Hasta ahora, los niveles de radiación UV en Marte solo se conocían mediante modelos teóricos. Sin embargo, este nuevo trabajo, publicado en la revista Proceedings of the National Academy of Sciences (PNAS), presenta por primera vez mediciones reales obtenidas desde el cráter Gale, cerca del ecuador marciano, gracias al instrumento REMS instalado en el rover ‘Curiosity’ de la NASA. Durante más de una década terrestre (cinco años marcianos), los científicos analizaron las dosis de radiación en las bandas UV-A, UV-B y UV-C.

A diferencia de la Tierra, donde la capa de ozono bloquea las radiaciones UV más dañinas, Marte tiene una atmósfera muy tenue —100 veces menos densa que la terrestre—, lo que permite que la radiación UV llegue casi íntegra a la superficie. Según los investigadores, el reparto medio de la radiación registrada es de un 80% de UV-A, 15% de UV-B y un 5% de UV-C.

“La débil protección atmosférica marciana se debe al bajo contenido de ozono y al polvo en suspensión, sobre todo durante la temporada de tormentas”, explican Daniel Viúdez-Moreiras, María Paz Zorzano y Alberto González Fairén, del Centro de Astrobiología (CAB, CSIC-INTA), responsables del estudio.

Los datos también revelan fluctuaciones importantes en la radiación: las dosis pueden variar más de un 30% en cuestión de pocos soles (días marcianos). Estas variaciones, aseguran los autores, no se pueden predecir con precisión mediante los modelos actuales, lo que subraya la importancia de contar con instrumentos de medición directa en la superficie del planeta.

Aunque los niveles actuales en Marte son significativamente más altos que en la Tierra actual, son similares a los que se cree que existieron en nuestro planeta hace entre 4.000 y 2.500 millones de años, justo cuando surgió y evolucionó la vida. Esto sugiere que la radiación UV marciana no es necesariamente un obstáculo insalvable para formas de vida resistentes, ni elimina por completo el riesgo de contaminación biológica con microorganismos terrestres.

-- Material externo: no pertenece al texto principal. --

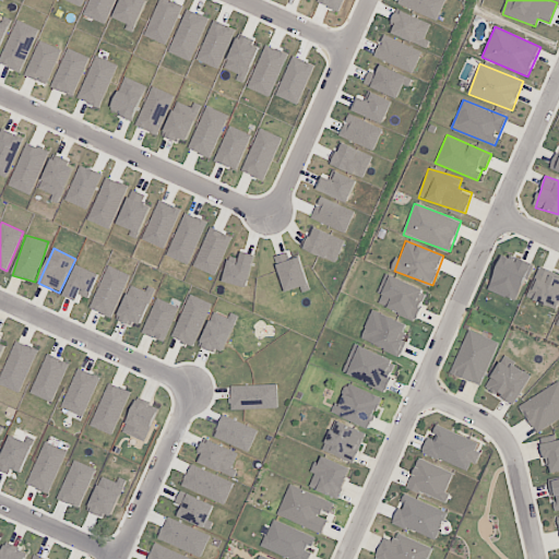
[(516,301),(532,264),(503,252),(488,289),(516,301)]
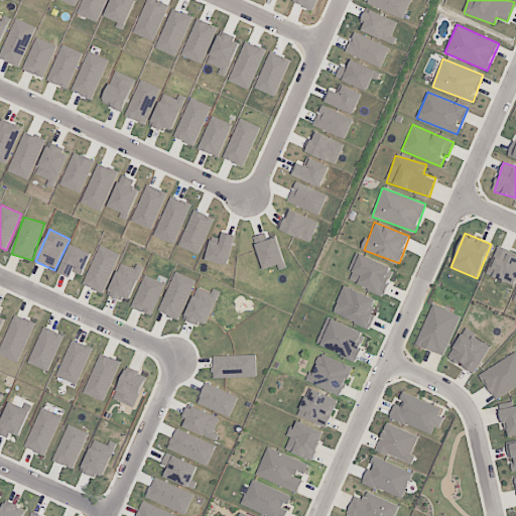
[(60,273),(72,276),(73,272),(84,275),(91,251),(70,245),(60,273)]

Por ello, el estudio recalca la necesidad de mantener estrictos protocolos de protección planetaria, especialmente en las futuras misiones tripuladas, para evitar una posible contaminación del entorno marciano con vida terrestre.

Este trabajo ha contado con el apoyo del equipo de la misión Mars Science Laboratory (MSL) de la NASA y ha sido financiado por el Fondo Europeo de Desarrollo Regional (FEDER) y el proyecto europeo MarsFirstWater.